>>>

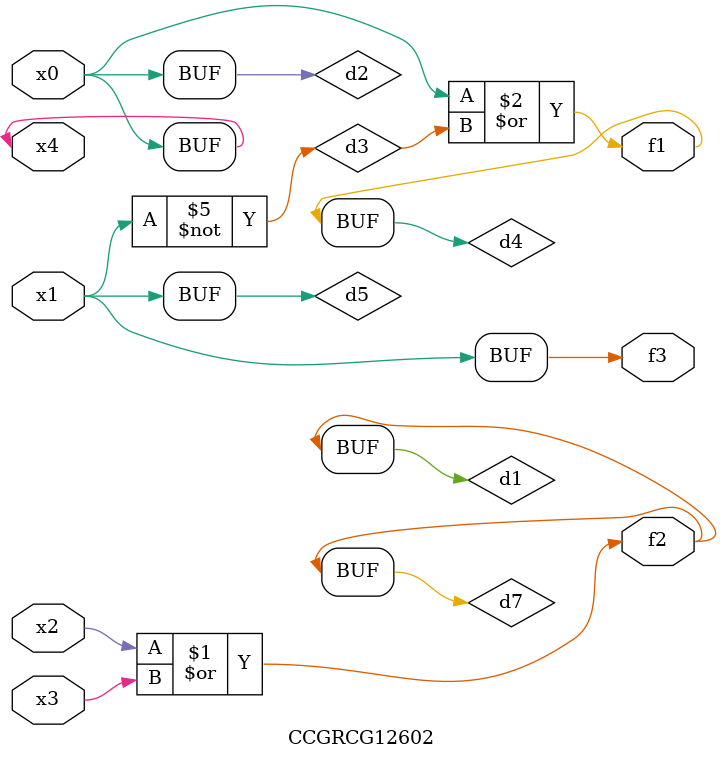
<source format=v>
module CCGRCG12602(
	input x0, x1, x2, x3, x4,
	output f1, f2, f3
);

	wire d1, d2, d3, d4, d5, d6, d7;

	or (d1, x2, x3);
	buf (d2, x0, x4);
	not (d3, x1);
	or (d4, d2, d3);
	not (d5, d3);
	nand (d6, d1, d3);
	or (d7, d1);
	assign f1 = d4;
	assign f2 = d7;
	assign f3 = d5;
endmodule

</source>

<<<

§ About this task
Using the listing above, list every line in which the string "assign" occurs.

§ Answer box
	assign f1 = d4;
	assign f2 = d7;
	assign f3 = d5;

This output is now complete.